Personal information
- Full name: James Frederick Sutcliffe
- Born: 14 December 1876 Chatham, Kent, England
- Died: 14 July 1915 (aged 38) Cape Helles, Gallipoli, Ottoman Empire
- Batting: Right-handed

Domestic team information
- 1911: Hampshire

Career statistics
| Competition | First-class |
| Matches | 1 |
| Runs scored | 24 |
| Batting average | 12.00 |
| 100s/50s | –/– |
| Top score | 16 |
| Catches/stumpings | –/– |
- Source: Cricinfo, 9 January 2010

= James Sutcliffe =

English cricketer and Royal Marines officer

James Frederick Sutcliffe (14 December 1876 — 14 July 1915) was an English first-class cricketer and Royal Marines officer.

The son of James Sutcliffe and his wife, Alice, he was born in December 1876 at Chatham, Kent. He followed his father into the Portsmouth Battalion Royal Marines, initially serving as a non-commissioned officer. Sutcliffe was a well known cricketer in Gosport, and later made a single appearance in first-class cricket for Hampshire against Worcestershire at Worcester in the 1911 County Championship. Playing as a middle order batsman, he was dismissed for 16 runs by George Simpson-Hayward in Hampshire's first innings, while in their second innings he was dismissed for 8 runs by John Cuffe.

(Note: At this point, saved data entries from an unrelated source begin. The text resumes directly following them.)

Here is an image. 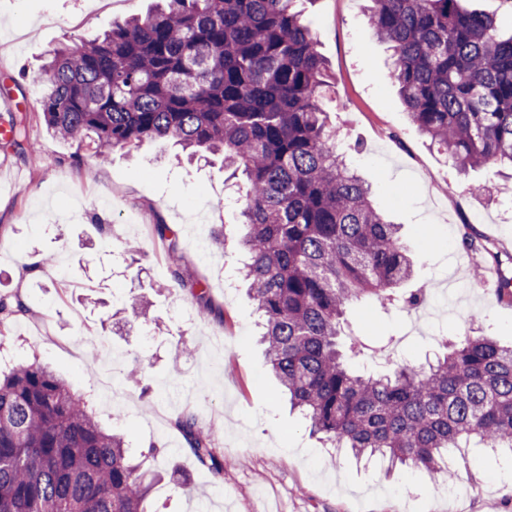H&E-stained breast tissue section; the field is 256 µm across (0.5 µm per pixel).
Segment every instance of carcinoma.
<instances>
[{"label":"carcinoma","instance_id":"1","mask_svg":"<svg viewBox=\"0 0 512 512\" xmlns=\"http://www.w3.org/2000/svg\"><path fill=\"white\" fill-rule=\"evenodd\" d=\"M102 37L61 47L30 75L58 137L99 162L167 140L222 157L246 192L247 293L267 362L310 433L355 458L449 470L472 445L512 453V346L450 341L433 363L383 375L350 362L371 350L340 341L358 301L416 307L401 227L373 206L322 104L328 65L298 0H161ZM368 27L393 50L388 79L410 121L460 172L512 166V36L460 0H369ZM10 139H28L25 114ZM30 308L0 293L9 320ZM175 427L217 479L223 467L192 414ZM153 478L99 424L68 382L37 362L0 368V512H148Z\"/></svg>","mask_w":512,"mask_h":512}]
</instances>
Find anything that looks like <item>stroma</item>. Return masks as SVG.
Instances as JSON below:
<instances>
[{
    "label": "stroma",
    "instance_id": "35a3bbf8",
    "mask_svg": "<svg viewBox=\"0 0 512 512\" xmlns=\"http://www.w3.org/2000/svg\"><path fill=\"white\" fill-rule=\"evenodd\" d=\"M155 0H0V120L32 110L39 90L28 73L62 45L94 39L113 24L145 13ZM366 0H305L306 20L329 67L324 106L346 146L349 163L372 186L374 206L401 225L415 263L412 287L428 288L418 312L356 302L345 332L390 340L397 361L423 364L466 331L512 344V302L484 295L472 270L481 251L461 244L466 226L497 253L512 277V203L485 171L458 172L411 124L397 88L385 78L391 51L368 28ZM35 162L0 142V292H15L28 315L11 324L6 346L18 363L52 366L74 389L93 396L98 378L117 374L123 416L100 402L104 426L123 435L129 455L158 480L149 512H512V492L499 474L512 458L469 449L445 491L426 473L356 462L311 436L305 420L279 393L257 313L240 279L241 236L236 187L220 159L188 162L164 141L115 152L96 163L90 149L57 138L42 120L29 124ZM224 198V211L212 207ZM108 219L103 241L93 212ZM177 230L188 277L205 288L222 318H200L191 288L174 286L167 244L156 219ZM225 225L216 248L194 225ZM51 254L67 268L25 272L27 257ZM141 382L128 381L133 369ZM214 434L222 479L200 466L174 421L183 413ZM159 453L149 456V443ZM483 482H475L474 472ZM189 491L174 488L172 473Z\"/></svg>",
    "mask_w": 512,
    "mask_h": 512
}]
</instances>
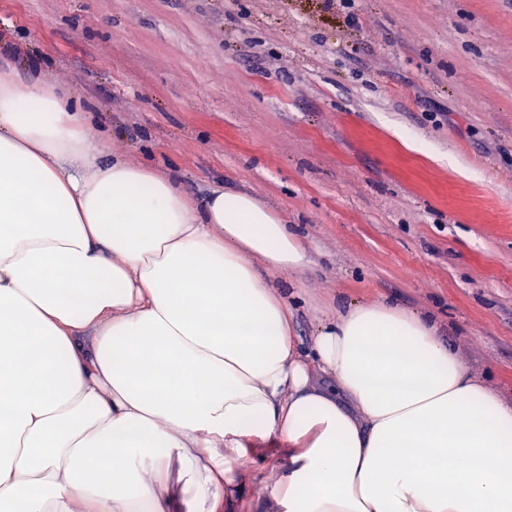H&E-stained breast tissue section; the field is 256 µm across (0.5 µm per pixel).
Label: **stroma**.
<instances>
[{"instance_id":"stroma-1","label":"stroma","mask_w":512,"mask_h":512,"mask_svg":"<svg viewBox=\"0 0 512 512\" xmlns=\"http://www.w3.org/2000/svg\"><path fill=\"white\" fill-rule=\"evenodd\" d=\"M0 0V44L114 153L263 196L312 244L297 329L352 302L427 314L512 402V0ZM267 452L240 473L263 512Z\"/></svg>"}]
</instances>
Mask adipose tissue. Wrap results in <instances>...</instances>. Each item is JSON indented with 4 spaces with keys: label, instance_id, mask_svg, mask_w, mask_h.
Returning a JSON list of instances; mask_svg holds the SVG:
<instances>
[{
    "label": "adipose tissue",
    "instance_id": "1",
    "mask_svg": "<svg viewBox=\"0 0 512 512\" xmlns=\"http://www.w3.org/2000/svg\"><path fill=\"white\" fill-rule=\"evenodd\" d=\"M308 261L266 200L189 196L0 66V512H247L261 445L267 512H512V402L393 302L302 339L263 273ZM274 448L254 454L246 468L239 474L240 483H243L244 499L251 506L250 511H265L266 487L277 478V472L272 470L268 463V456Z\"/></svg>",
    "mask_w": 512,
    "mask_h": 512
}]
</instances>
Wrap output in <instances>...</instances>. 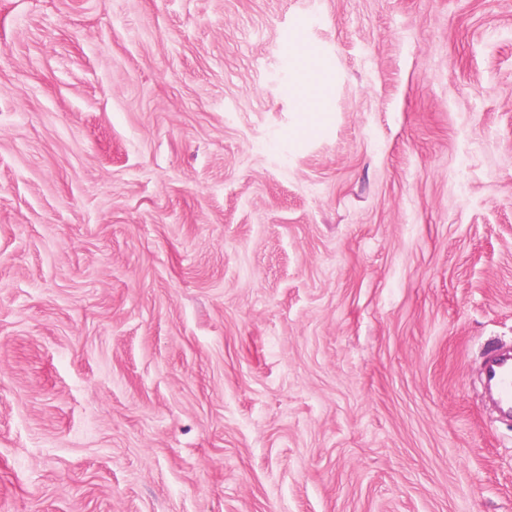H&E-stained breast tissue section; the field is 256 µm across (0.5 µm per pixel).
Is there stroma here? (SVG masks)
I'll list each match as a JSON object with an SVG mask.
<instances>
[{"mask_svg": "<svg viewBox=\"0 0 512 512\" xmlns=\"http://www.w3.org/2000/svg\"><path fill=\"white\" fill-rule=\"evenodd\" d=\"M499 339L512 0H0V512H512ZM293 54L299 66L309 71L313 78L309 83L296 90L302 124H314L320 119V112L324 101L329 94V80L319 76L316 64L310 55L304 38L296 36L293 43ZM484 381L496 396L502 413L512 415V354L500 352L497 347L487 350L484 363Z\"/></svg>", "mask_w": 512, "mask_h": 512, "instance_id": "obj_1", "label": "stroma"}]
</instances>
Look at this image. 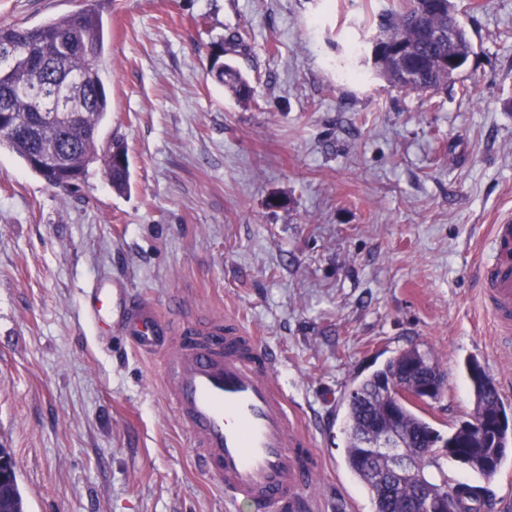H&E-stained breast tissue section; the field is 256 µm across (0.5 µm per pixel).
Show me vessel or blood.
Segmentation results:
<instances>
[{"label": "vessel or blood", "instance_id": "b4317fda", "mask_svg": "<svg viewBox=\"0 0 512 512\" xmlns=\"http://www.w3.org/2000/svg\"><path fill=\"white\" fill-rule=\"evenodd\" d=\"M482 291L501 344L512 345V219L492 230ZM87 308L96 328L112 320V290L99 282ZM130 345L161 357L167 402L187 431L196 461L232 503L255 512H299L311 477L312 437L279 385L277 357L235 323L181 326L178 336L149 305L122 314Z\"/></svg>", "mask_w": 512, "mask_h": 512}]
</instances>
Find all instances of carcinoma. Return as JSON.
I'll use <instances>...</instances> for the list:
<instances>
[{
  "mask_svg": "<svg viewBox=\"0 0 512 512\" xmlns=\"http://www.w3.org/2000/svg\"><path fill=\"white\" fill-rule=\"evenodd\" d=\"M373 23L377 72L400 92L434 96L448 90V83L454 78L440 61L451 53L465 64L473 53L452 0H402V4L375 15ZM450 27L457 35L451 49ZM105 41L97 0L33 28L0 25V49L8 47L13 51L10 65L0 69V109H7L23 124L37 125L34 139L0 138V148L10 150L27 164L32 153L45 145H56L69 156L75 175L85 177L89 164L98 159V133L108 112L107 93L98 68ZM396 47L408 52L409 77L388 64V54ZM211 73L238 99L251 97L249 81L230 63H224L222 68L211 67ZM69 81L74 82L72 94L80 102V111L90 113V119L75 131L63 120L42 122L39 116L41 112L60 111L59 87ZM106 169L113 189H128L129 167L108 165ZM437 376H442L438 365L419 350L409 348L360 379L348 394L345 461L368 489L375 512H444L448 500L453 502L454 512H474L478 493L463 483L448 485L441 472L442 449L432 444L454 441L466 445V458L460 464L486 479L497 473L507 449L512 447V436L505 432L494 448L479 436L477 423L484 414L503 409L496 383L487 374L484 381L473 385L476 404L470 418L456 424L446 435L436 429L424 415V401L408 392L413 383L428 382ZM391 378L406 381L408 386L400 393L385 396L381 384ZM389 408L396 416L395 427L414 467L413 475L397 486L381 477L387 460L369 461L362 448L369 430L389 422ZM0 509L26 512L18 479L0 485Z\"/></svg>",
  "mask_w": 512,
  "mask_h": 512,
  "instance_id": "carcinoma-1",
  "label": "carcinoma"
}]
</instances>
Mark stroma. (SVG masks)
<instances>
[{"instance_id":"obj_1","label":"stroma","mask_w":512,"mask_h":512,"mask_svg":"<svg viewBox=\"0 0 512 512\" xmlns=\"http://www.w3.org/2000/svg\"><path fill=\"white\" fill-rule=\"evenodd\" d=\"M83 2L0 0V24ZM101 3L100 140L125 146L128 191L98 161L69 194L0 149V447L28 512H253L196 467L157 357L116 327L101 349L85 300L102 280L161 321L228 319L277 353L321 462L312 512H374L345 462V399L402 350L445 374L437 429L474 407L471 358L512 415V346L479 280L512 212V0H454L474 52L434 97L375 74L369 10L391 0ZM233 35L246 101L210 72ZM441 464L512 512V450L489 480Z\"/></svg>"}]
</instances>
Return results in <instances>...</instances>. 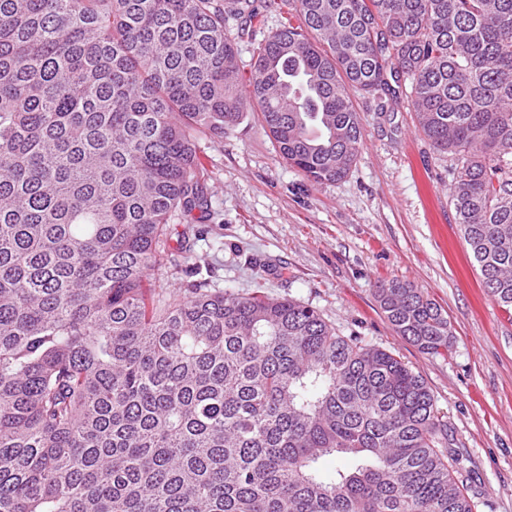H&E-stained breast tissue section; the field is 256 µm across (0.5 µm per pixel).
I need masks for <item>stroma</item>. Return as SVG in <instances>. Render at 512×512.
<instances>
[{
  "instance_id": "1",
  "label": "stroma",
  "mask_w": 512,
  "mask_h": 512,
  "mask_svg": "<svg viewBox=\"0 0 512 512\" xmlns=\"http://www.w3.org/2000/svg\"><path fill=\"white\" fill-rule=\"evenodd\" d=\"M258 5L239 39L242 78L280 26ZM363 145L350 175L316 183L280 156L260 113L223 140L202 139L209 211L169 230L203 227L187 261L211 288L241 295L263 283L273 297L317 310L343 336L392 351L427 382L463 459L478 512H512V311L485 294L480 270L448 203L450 154L433 150L406 97H357ZM392 279L421 289L448 319L447 352L423 353L382 313L376 288Z\"/></svg>"
}]
</instances>
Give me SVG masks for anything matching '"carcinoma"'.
I'll return each mask as SVG.
<instances>
[{"instance_id": "cac0c4a2", "label": "carcinoma", "mask_w": 512, "mask_h": 512, "mask_svg": "<svg viewBox=\"0 0 512 512\" xmlns=\"http://www.w3.org/2000/svg\"><path fill=\"white\" fill-rule=\"evenodd\" d=\"M0 0V512H475L426 381L257 284L166 293L164 239L208 209L201 137L259 109L312 181L355 166L356 94L405 96L455 156L448 201L512 308V0ZM448 349L441 307L376 290ZM331 457L351 464L324 467ZM264 1L257 0V16L249 27L247 26L248 34L236 40L240 74L244 81H247L253 72L257 48L280 27L279 8H267L265 5L268 3Z\"/></svg>"}]
</instances>
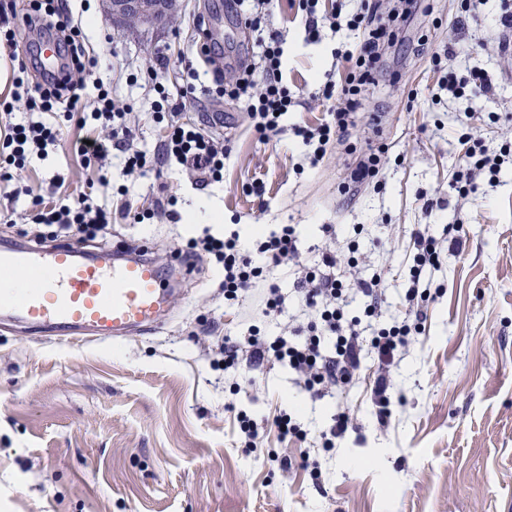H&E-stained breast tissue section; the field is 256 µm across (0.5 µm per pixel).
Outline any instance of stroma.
<instances>
[{"mask_svg": "<svg viewBox=\"0 0 512 512\" xmlns=\"http://www.w3.org/2000/svg\"><path fill=\"white\" fill-rule=\"evenodd\" d=\"M501 3L486 0L476 24L460 0H434L432 15L405 38L426 36L432 51L464 46L451 68L461 78L484 72L490 92L436 100L438 73L427 58L409 57L399 82L367 100L350 138L331 143L318 167H310L309 148L292 128L326 119L317 91L335 74L337 51L355 49L357 39L326 24L319 42H306L295 7L280 0L268 24L284 35L285 76L297 88L282 133L261 142L241 106L204 92L211 73L202 65L201 89L180 115L231 147L223 180L205 184L175 164L161 178L137 179L124 175L119 149L88 166L53 144L30 154L11 180L0 179V245L35 242L33 197L55 202L80 193L112 211L111 229L84 242L86 251L145 245L162 265L204 233L235 232L248 244L284 224L294 225L301 258L311 264L330 236L325 225L342 249L353 225H363L360 250L385 273L387 317L404 304L402 270L416 225L429 223L440 237L458 224L464 240L443 255L425 331L392 369L388 429L372 417L369 366L344 400L359 428L328 452L320 435L334 399L312 400L278 363L252 373L225 371L220 362L225 338L252 326L279 336L299 318L286 269L270 274L287 296L273 320L262 313V287L225 303L222 273L203 257L191 275L170 281L168 312L151 334L73 344L0 322V512H512V166L494 190L473 199L450 186L463 112H480L466 131L489 150L512 137V62L497 51ZM76 9L101 57V78L119 104H130L135 144L150 154L166 136L157 95L139 79L151 60L180 49L196 62L192 40L201 31L227 63L252 47L225 0H173L172 11L152 23L112 19L106 0H78ZM369 145L388 148L384 186L343 194ZM103 174L105 189L97 184ZM255 184L261 193L252 192ZM157 200L165 210L142 223L121 214L124 203L145 209ZM241 410L264 429L257 451L240 446ZM281 412L304 424L307 442L278 436L271 422ZM307 460L320 463L319 481L304 469Z\"/></svg>", "mask_w": 512, "mask_h": 512, "instance_id": "35a3bbf8", "label": "stroma"}]
</instances>
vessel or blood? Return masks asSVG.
I'll return each instance as SVG.
<instances>
[{
    "instance_id": "b4317fda",
    "label": "vessel or blood",
    "mask_w": 512,
    "mask_h": 512,
    "mask_svg": "<svg viewBox=\"0 0 512 512\" xmlns=\"http://www.w3.org/2000/svg\"><path fill=\"white\" fill-rule=\"evenodd\" d=\"M168 295L161 268L144 253L0 247V317L52 335L95 341L148 332Z\"/></svg>"
}]
</instances>
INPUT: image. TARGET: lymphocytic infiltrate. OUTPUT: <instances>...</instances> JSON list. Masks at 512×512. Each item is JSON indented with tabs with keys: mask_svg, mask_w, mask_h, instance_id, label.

Sutcliffe served in the Royal Marines in the First World War. He was wounded in action in May 1915, at which point he held the warrant officer rank of sergeant major, with a commission to lieutenant coming in the same month. Shortly after he travelled with his battalion to take part in the Gallipoli campaign, where he was killed in action in on or around 14 July 1915, with his body never being discovered or identified. His death was described as a "great loss" to the Portsmouth Cathedral choir. He was survived by his wife, Gladys Rosine Mary nee Mills, whom he married in 1912, and their son, James Denis. Sutcliffe was commemorated at the Helles Memorial and on the war memorial outside St Thomas's Church in Old Portsmouth, which in 1923 became Portsmouth Cathedral.